Kenneth Spencer war ein farbiger amerikanischer Sänger, der sich Anfang der fünfziger Jahre in Wuppertal niederliess. In Deutschland wurde er vielen durch seine Interpretation von „Ol’ Man River“ bekannt.
In „Mein Bruder Joshua“ (1956), der auch unter dem Titel „Der Bauer vom Brucknerhof“ gezeigt wird, fährt Spencer vorwiegend heiter singend und in Uniform mit einem amerikanischen Militärjeep umher. Joshua ist ein sonniges Gemüt; wir sollen denken, dass er in der ländlichen Umgebung kein Fremder bleibt. Sind die Kinder einmal aufgebracht oder zu wild, verteilt Joshua Schokolade und alle beruhigen sich wieder. Regisseur Hans Deppe inszeniert ihn für die Kinder und für uns auch als Stimmungskanone; Joshua führt singend eine Polonaise an, die Kinder folgen ihm lahm und lustlos. Man sieht deutlich, wie falsch das Bild ist.

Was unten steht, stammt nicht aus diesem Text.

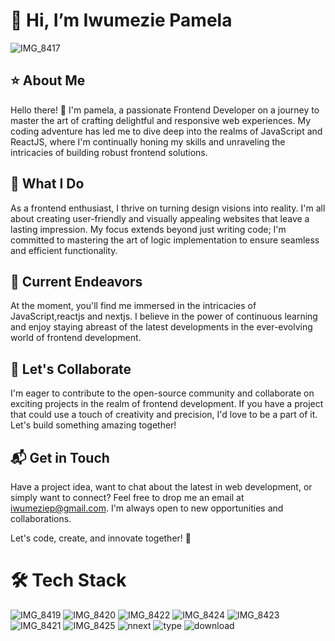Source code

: # 👋 Hi, I’m Iwumezie Pamela
 ![IMG_8417](https://user-images.githubusercontent.com/106850538/205906773-bea63f8f-6463-42f0-b856-f03cebfca39e.GIF)
 
## ⭐️ About Me
Hello there! 👋 I'm pamela, a passionate Frontend Developer on a journey to master the art of crafting delightful and responsive web experiences. My coding adventure has led me to dive deep into the realms of JavaScript and ReactJS, where I'm continually honing my skills and unraveling the intricacies of building robust frontend solutions.

## 🚀 What I Do
As a frontend enthusiast, I thrive on turning design visions into reality. I'm all about creating user-friendly and visually appealing websites that leave a lasting impression. My focus extends beyond just writing code; I'm committed to mastering the art of logic implementation to ensure seamless and efficient functionality.

## 🌱 Current Endeavors
At the moment, you'll find me immersed in the intricacies of JavaScript,reactjs and nextjs. I believe in the power of continuous learning and enjoy staying abreast of the latest developments in the ever-evolving world of frontend development.

## 🤝 Let's Collaborate
I'm eager to contribute to the open-source community and collaborate on exciting projects in the realm of frontend development. If you have a project that could use a touch of creativity and precision, I'd love to be a part of it. Let's build something amazing together!

## 📬 Get in Touch
Have a project idea, want to chat about the latest in web development, or simply want to connect? Feel free to drop me an email at iwumeziep@gmail.com. I'm always open to new opportunities and collaborations.

Let's code, create, and innovate together! 🚀

# 🛠 Tech Stack
![IMG_8419](https://user-images.githubusercontent.com/106850538/205908853-d0641f51-1137-4182-81c8-5ba822deaf23.jpg)
![IMG_8420](https://user-images.githubusercontent.com/106850538/205909025-b121dcf6-cc10-43f0-a4ec-b0f642a45bd4.jpg)
![IMG_8422](https://user-images.githubusercontent.com/106850538/205909044-c62647ff-0c08-40e5-81e4-c15e58cfbbb9.jpg)
![IMG_8424](https://user-images.githubusercontent.com/106850538/205909065-350faf4b-39dd-4923-8876-7a49427dccf7.jpg)
![IMG_8423](https://user-images.githubusercontent.com/106850538/205909126-8a679682-fa52-4b3e-ab69-eb547e30f7bf.jpg)
![IMG_8421](https://user-images.githubusercontent.com/106850538/205909182-8aa1effd-078b-4610-81e5-ef07f8bbb4f1.jpg)
![IMG_8425](https://user-images.githubusercontent.com/106850538/205911001-c79ab649-023e-44d9-828d-225a67defb99.jpg)
![nnext](https://github.com/Iwumezie-pamela/Iwumezie-pamela/assets/106850538/8bf26287-bcab-460d-9fa7-1ce6f57f872d)
![type](https://github.com/Iwumezie-pamela/Iwumezie-pamela/assets/106850538/52737216-d37d-4c0b-8df4-968ee94c2772)
![download](https://github.com/Iwumezie-pamela/Iwumezie-pamela/assets/106850538/fea401d5-cd48-450d-a83f-baa8cef77668)

<!---
Iwumezie-pamela/Iwumezie-pamela is a ✨ special ✨ repository because its `README.md` (this file) appears on your GitHub profile.
You can click the Preview link to take a look at your changes.
--->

Willy Kleinau spielt Mathias, den Bauern vom Brucknerhof. Wegen Mordes an seiner Frau saß er 18 Jahre im Gefängnis; jetzt kehrt er auf den Hof zurück. Seine Schwägerin Franziska (Bertha Drews), ein böses Weibsbild, will ihn gleich vom Hof jagen. Aber Mathias Bruckner hat das Recht auf seiner Seite, der Hof gehört weiter ihm. Wir erfahren auch, dass der Mord kein richtiger Mord war, sondern eher Tötung auf Verlangen. Franziska hatte den Sachverhalt gegenüber der Polizei bewusst falsch dargestellt. Nun hetzt sie das ganze Dorf und auch Bruckners Tochter Lena (Ingrid Andree) gegen Mathias auf. Nur Joshua hält zu Mathias Bruckner und mobilisiert seine Kumpane aus der Armee, um Mathias bei der Ernte zu helfen. „Zwei Freunde hast Du“, sagt Joshua. „Mich und den lieben Gott.“
Spielt es eine Rolle, dass der Mord in der NS-Zeit geschehen ist? Eigentlich nicht. Das Rückkehrer-Motiv überwiegt; dass das in der NS-Zeit verübte Verbrechen eigfentlich kein Verbrechen war, muss auch klargestellt werden.

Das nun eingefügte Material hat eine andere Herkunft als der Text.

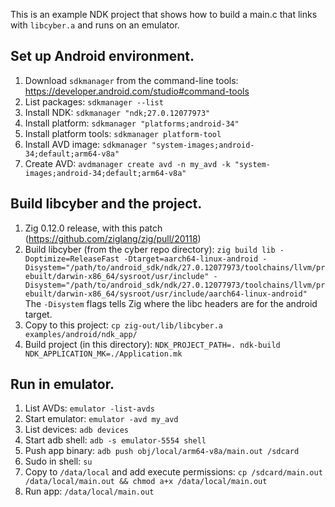 This is an example NDK project that shows how to build a main.c that links with `libcyber.a` and runs on an emulator.

## Set up Android environment.
1. Download `sdkmanager` from the command-line tools: https://developer.android.com/studio#command-tools
2. List packages: `sdkmanager --list`
3. Install NDK: `sdkmanager "ndk;27.0.12077973"`
4. Install platform: `sdkmanager "platforms;android-34"`
5. Install platform tools: `sdkmanager platform-tool`
6. Install AVD image: `sdkmanager "system-images;android-34;default;arm64-v8a"`
7. Create AVD: `avdmanager create avd -n my_avd -k "system-images;android-34;default;arm64-v8a"`

## Build libcyber and the project.
1. Zig 0.12.0 release, with this patch (https://github.com/ziglang/zig/pull/20118)
2. Build libcyber (from the cyber repo directory): `zig build lib -Doptimize=ReleaseFast -Dtarget=aarch64-linux-android -Disystem="/path/to/android_sdk/ndk/27.0.12077973/toolchains/llvm/prebuilt/darwin-x86_64/sysroot/usr/include" -Disystem="/path/to/android_sdk/ndk/27.0.12077973/toolchains/llvm/prebuilt/darwin-x86_64/sysroot/usr/include/aarch64-linux-android"`
The `-Disystem` flags tells Zig where the libc headers are for the android target.
3. Copy to this project: `cp zig-out/lib/libcyber.a examples/android/ndk_app/`
4. Build project (in this directory): `NDK_PROJECT_PATH=. ndk-build NDK_APPLICATION_MK=./Application.mk`

## Run in emulator.
1. List AVDs: `emulator -list-avds`
2. Start emulator: `emulator -avd my_avd`
3. List devices: `adb devices`
4. Start adb shell: `adb -s emulator-5554 shell`
5. Push app binary: `adb push obj/local/arm64-v8a/main.out /sdcard`
6. Sudo in shell: `su`
7. Copy to `/data/local` and add execute permissions: `cp /sdcard/main.out /data/local/main.out && chmod a+x /data/local/main.out`
8. Run app: `/data/local/main.out`
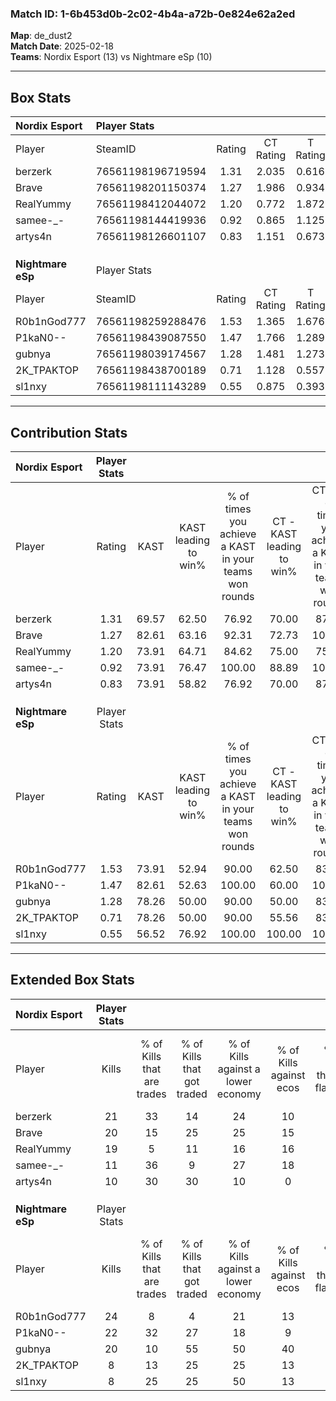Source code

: ### Match ID: 1-6b453d0b-2c02-4b4a-a72b-0e824e62a2ed  
**Map**: de_dust2  
**Match Date**: 2025-02-18  
**Teams**: Nordix Esport (13) vs Nightmare eSp (10)  

---  

## Box Stats  

| **Nordix Esport** | Player Stats      |        |           |          |       |       |       |         |        |      |     |
| :- | :- | :-: | :-: | :-: | :-: | :-: | :-: | :-: | :-: | :-: | :-: |
| Player            | SteamID           | Rating | CT Rating | T Rating | KAST  |  ADR  | Kills | Assists | Deaths | K/D  | HS% |
| berzerk           | 76561198196719594 |  1.31  |   2.035   |  0.616   | 69.57 | 94.8  |  21   |    4    |   16   | 1.31 | 28  |
| Brave             | 76561198201150374 |  1.27  |   1.986   |  0.934   | 82.61 | 79.3  |  20   |    5    |   18   | 1.11 | 35  |
| RealYummy         | 76561198412044072 |  1.20  |   0.772   |  1.872   | 73.91 | 81.5  |  19   |    5    |   17   | 1.12 | 52  |
| samee-_-          | 76561198144419936 |  0.92  |   0.865   |  1.125   | 73.91 | 57.9  |  11   |    5    |   13   | 0.85 | 90  |
| artys4n           | 76561198126601107 |  0.83  |   1.151   |  0.673   | 73.91 | 72.0  |  10   |    9    |   18   | 0.56 | 50  |
|                   |                   |        |           |          |       |       |       |         |        |      |     |
|                   |                   |        |           |          |       |       |       |         |        |      |     |
|                   |                   |        |           |          |       |       |       |         |        |      |     |
| **Nightmare eSp** | Player Stats      |        |           |          |       |       |       |         |        |      |     |
| Player            | SteamID           | Rating | CT Rating | T Rating | KAST  |  ADR  | Kills | Assists | Deaths | K/D  | HS% |
| R0b1nGod777       | 76561198259288476 |  1.53  |   1.365   |  1.676   | 73.91 | 107.7 |  24   |    1    |   14   | 1.71 | 29  |
| P1kaN0--          | 76561198439087550 |  1.47  |   1.766   |  1.289   | 82.61 | 99.6  |  22   |    2    |   15   | 1.47 | 59  |
| gubnya            | 76561198039174567 |  1.28  |   1.481   |  1.273   | 78.26 | 97.7  |  20   |    5    |   19   | 1.05 | 55  |
| 2K_TPAKTOP        | 76561198438700189 |  0.71  |   1.128   |  0.557   | 78.26 | 41.1  |   8   |   10    |   17   | 0.47 | 12  |
| sl1nxy            | 76561198111143289 |  0.55  |   0.875   |  0.393   | 56.52 | 41.2  |   8   |    4    |   16   | 0.50 | 50  |
---  

## Contribution Stats  

| **Nordix Esport** | Player Stats |       |                      |                                                        |                           |                                                             |                          |                                                            |
| :- | :-: | :-: | :-: | :-: | :-: | :-: | :-: | :-: |
| Player            |    Rating    | KAST  | KAST leading to win% | % of times you achieve a KAST in your teams won rounds | CT - KAST leading to win% | CT - % of times you achieve a KAST in your teams won rounds | T - KAST leading to win% | T - % of times you achieve a KAST in your teams won rounds |
| berzerk           |     1.31     | 69.57 |        62.50         |                         76.92                          |           70.00           |                            87.50                            |          50.00           |                           60.00                            |
| Brave             |     1.27     | 82.61 |        63.16         |                         92.31                          |           72.73           |                           100.00                            |          50.00           |                           80.00                            |
| RealYummy         |     1.20     | 73.91 |        64.71         |                         84.62                          |           75.00           |                            75.00                            |          55.56           |                           100.00                           |
| samee-_-          |     0.92     | 73.91 |        76.47         |                         100.00                         |           88.89           |                           100.00                            |          62.50           |                           100.00                           |
| artys4n           |     0.83     | 73.91 |        58.82         |                         76.92                          |           70.00           |                            87.50                            |          42.86           |                           60.00                            |
|                   |              |       |                      |                                                        |                           |                                                             |                          |                                                            |
|                   |              |       |                      |                                                        |                           |                                                             |                          |                                                            |
|                   |              |       |                      |                                                        |                           |                                                             |                          |                                                            |
| **Nightmare eSp** | Player Stats |       |                      |                                                        |                           |                                                             |                          |                                                            |
| Player            |    Rating    | KAST  | KAST leading to win% | % of times you achieve a KAST in your teams won rounds | CT - KAST leading to win% | CT - % of times you achieve a KAST in your teams won rounds | T - KAST leading to win% | T - % of times you achieve a KAST in your teams won rounds |
| R0b1nGod777       |     1.53     | 73.91 |        52.94         |                         90.00                          |           62.50           |                            83.33                            |          44.44           |                           100.00                           |
| P1kaN0--          |     1.47     | 82.61 |        52.63         |                         100.00                         |           60.00           |                           100.00                            |          44.44           |                           100.00                           |
| gubnya            |     1.28     | 78.26 |        50.00         |                         90.00                          |           50.00           |                            83.33                            |          50.00           |                           100.00                           |
| 2K_TPAKTOP        |     0.71     | 78.26 |        50.00         |                         90.00                          |           55.56           |                            83.33                            |          44.44           |                           100.00                           |
| sl1nxy            |     0.55     | 56.52 |        76.92         |                         100.00                         |          100.00           |                           100.00                            |          57.14           |                           100.00                           |
---  

## Extended Box Stats  

| **Nordix Esport** | Player Stats |                            |                            |                                    |                         |                              |                                 |        |                             |                                     |                          |                               |                            |
| :- | :-: | :-: | :-: | :-: | :-: | :-: | :-: | :-: | :-: | :-: | :-: | :-: | :-: |
| Player            |    Kills     | % of Kills that are trades | % of Kills that got traded | % of Kills against a lower economy | % of Kills against ecos | % of Kills that are flawless | % of Kills that are close duels | Deaths | % of Deaths that get traded | % of Deaths against a lower economy | % of Deaths against ecos | % of Deaths that are flawless | % of Deaths that are close |
| berzerk           |      21      |             33             |             14             |                 24                 |           10            |              86              |                0                |   16   |             13              |                 13                  |            6             |              69               |             6              |
| Brave             |      20      |             15             |             25             |                 25                 |           15            |              80              |               10                |   18   |             50              |                 17                  |            6             |              78               |             11             |
| RealYummy         |      19      |             5              |             11             |                 16                 |           16            |              63              |                0                |   17   |             24              |                 12                  |            0             |              76               |             6              |
| samee-_-          |      11      |             36             |             9              |                 27                 |           18            |              82              |                0                |   13   |             23              |                  8                  |            0             |              54               |             8              |
| artys4n           |      10      |             30             |             30             |                 10                 |            0            |              60              |               10                |   18   |             22              |                 22                  |            11            |              50               |             6              |
|                   |              |                            |                            |                                    |                         |                              |                                 |        |                             |                                     |                          |                               |                            |
|                   |              |                            |                            |                                    |                         |                              |                                 |        |                             |                                     |                          |                               |                            |
|                   |              |                            |                            |                                    |                         |                              |                                 |        |                             |                                     |                          |                               |                            |
| **Nightmare eSp** | Player Stats |                            |                            |                                    |                         |                              |                                 |        |                             |                                     |                          |                               |                            |
| Player            |    Kills     | % of Kills that are trades | % of Kills that got traded | % of Kills against a lower economy | % of Kills against ecos | % of Kills that are flawless | % of Kills that are close duels | Deaths | % of Deaths that get traded | % of Deaths against a lower economy | % of Deaths against ecos | % of Deaths that are flawless | % of Deaths that are close |
| R0b1nGod777       |      24      |             8              |             4              |                 21                 |           13            |              67              |                4                |   14   |              0              |                 14                  |            0             |              79               |             0              |
| P1kaN0--          |      22      |             32             |             27             |                 18                 |            9            |              64              |                5                |   15   |             13              |                  7                  |            7             |              80               |             0              |
| gubnya            |      20      |             10             |             55             |                 50                 |           40            |              70              |               15                |   19   |             21              |                 16                  |            11            |              79               |             5              |
| 2K_TPAKTOP        |      8       |             13             |             25             |                 25                 |           13            |              75              |                0                |   17   |             29              |                 12                  |            6             |              53               |             6              |
| sl1nxy            |      8       |             25             |             25             |                 50                 |           13            |              50              |               13                |   16   |             19              |                  6                  |            0             |              88               |             6              |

Auftritt Gunnar Möller in der Rolle des Jungbauern Christoph Wiesner, verliebt in Lena Bruckner. Den Auftritt begleiten tatsächlich Flötentöne, Möller ist die personifizierte Gutwilligkeit. Überhaupt meinen es alle gut miteinander, wäre da nicht die böse Schwägerin und ihr Sohn Hans (Jan Hendriks), der den Bruckner Hof erben will. Hans will Lena vergewaltigen, Hans ist aber auch der Freund der Kellnerin Hildegard, die wiederum von Joshua verehrt und mit Geschenken bedacht wird. Hildegard stürzt eine Treppe hinunter in den Tod und Hans bezichtigt Joshua, sie gestossen zu haben.

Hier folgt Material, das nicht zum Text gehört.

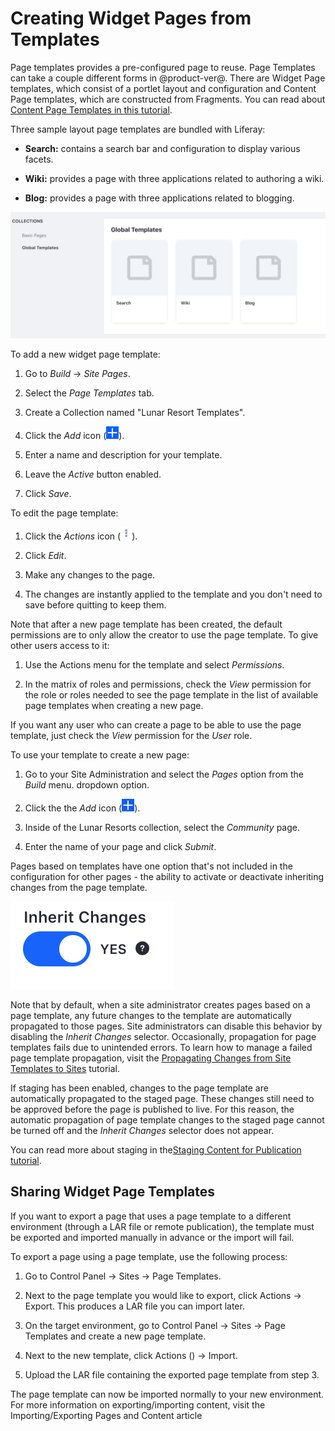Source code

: # Creating Widget Pages from Templates [](id=creating-widget-pages-from-templates)

Page templates provides a pre-configured page to reuse. Page Templates can take a couple different forms in @product-ver@. There are Widget Page templates, which consist of a portlet layout and configuration and Content 
Page templates, which are constructed from Fragments. You can read about [Content Page Templates in this tutorial](/develop/tutorials/-/knowledge_base/7-1/building-content-page-templates).

Three sample layout page templates are bundled with Liferay:

- **Search:** contains a search bar and configuration to display various facets.
  
- **Wiki:** provides a page with three applications related to authoring a wiki.

- **Blog:** provides a page with three applications related to blogging.

![Figure 1: The Blog page template is already available for use along with the Search and Wiki page templates.](../../../../../../images/default-page-templates.png)

To add a new widget page template:

1.  Go to *Build* &rarr; *Site Pages*.

2.  Select the *Page Templates* tab.

3.  Create a Collection named "Lunar Resort Templates".

4.  Click the *Add* icon (![Add Page Template](../../../../../../images/icon-add.png)).

5.  Enter a name and description for your template.

6.  Leave the *Active* button enabled.

7.  Click *Save*.

To edit the page template:

1.  Click the *Actions* icon (![Actions](../../../../../../images/icon-actions.png)).

2.  Click *Edit*.

3.  Make any changes to the page.

4.  The changes are instantly applied to the template and you don't need to
    save before quitting to keep them.

Note that after a new page template has been created, the default permissions
are to only allow the creator to use the page template. To give other users
access to it:

1.  Use the Actions menu for the template and select *Permissions*.

2.  In the matrix of roles and permissions, check the *View* permission for the 
    role or roles needed to see the page template in the list of available page 
    templates when creating a new page.

If you want any user who can create a page to be able to use the page template, 
just check the *View* permission for the *User* role.

To use your template to create a new page:

1.  Go to your Site Administration and select the *Pages* option from the 
    *Build* menu. dropdown option.
    
2.  Click the the *Add* icon (![Add Page](../../../../../../images/icon-add.png)).

3.  Inside of the Lunar Resorts collection, select the *Community* page.

4.  Enter the name of your page and click *Submit*.

Pages based on templates have one option that's not included in the  configuration for other pages - the ability to activate or deactivate inheriting
changes from the page template.

![Figure 2: You can choose whether or not to inherit changes made to the page template.](../../../../../../images/automatic-application-page-template-changes.png)

Note that by default, when a site administrator creates pages based on a page
template, any future changes to the template are automatically propagated to
those pages. Site administrators can disable this behavior by disabling the
*Inherit Changes* selector. Occasionally, propagation for page templates fails
due to unintended errors. To learn how to manage a failed page template
propagation, visit the
[Propagating Changes from Site Templates to Sites](/discover/portal/-/knowledge_base/7-1/building-sites-from-templates#propagating-changes-from-site-templates-to-sites)
tutorial.

If staging has been enabled, changes to the page template are automatically
propagated to the staged page. These changes still need to be approved before
the page is published to live. For this reason, the automatic propagation of
page template changes to the staged page cannot be turned off and the *Inherit
Changes* selector does not appear.

You can read more about staging in the[Staging Content for Publication tutorial](/discover/portal/-/knowledge_base/7-1/staging-content-for-publication).

## Sharing Widget Page Templates [](id=sharing-widget-page-templates)

If you want to export a page that uses a page template to a different 
environment (through a LAR file or remote publication), the template must be 
exported and imported manually in advance or the import will fail.

To export a page using a page template, use the following process:

1.  Go to Control Panel → Sites → Page Templates.

2.  Next to the page template you would like to export, click Actions → Export. 
    This produces a LAR file you can import later.

3.  On the target environment, go to Control Panel → Sites → Page Templates and 
    create a new page template.

4.  Next to the new template, click Actions () → Import.

5.  Upload the LAR file containing the exported page template from step 3.

The page template can now be imported normally to your new environment. For 
more information on exporting/importing content, visit the Importing/Exporting 
Pages and Content article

Mathias und Joshua sind zwei Einzelgänger, isoliert und zu Unrecht verfolgt; der eine ein Rückkehrer, der andere ein Dagebliebener. Die Gesellschaft arrangiert sich nur widerwillig, am liebsten gar nicht mit den Störenfrieden. Der Farbige immerhin spricht mit schöner Stimme und leckerer Schokolade die Sinne an; das heisst aber noch lange nicht, dass er sich an unsere Frauen ranmachen darf. Kleinau ist eine Heinrich George Figur im Kleinformat; ihm fällt das Gehen, das Sprechen, ja das ganze Leben schwer. Man will im Dorf eigentlich nichts wissen von den seltsamen Männern und der Welt.
Dass Spencer als Onkel Tom im Dorf und auf der Heide angekommen ist; dass der Bote aus der schlimmen Vergangenheit von der Dorfgemeinschaft angenommen wird – das alles ist ja gelogen und Propaganda. Waren die Amerikaner 1956 auf dem Dorf wirklich so gut angesehen oder eher gefürchtet? Der Hass auf das Draussen, die Furcht vor dem Fremden ist stärker als die Idylle, die nur noch gelegentlich als Genrebild gemalt wird. Ingrid Andree, die Tochter von Mathias Bruckner spielt, sagt es deutlich: „Was weißt Du schon, was es bedeutet, die Tochter eines Mörders zu sein?“ Es ist die Hölle.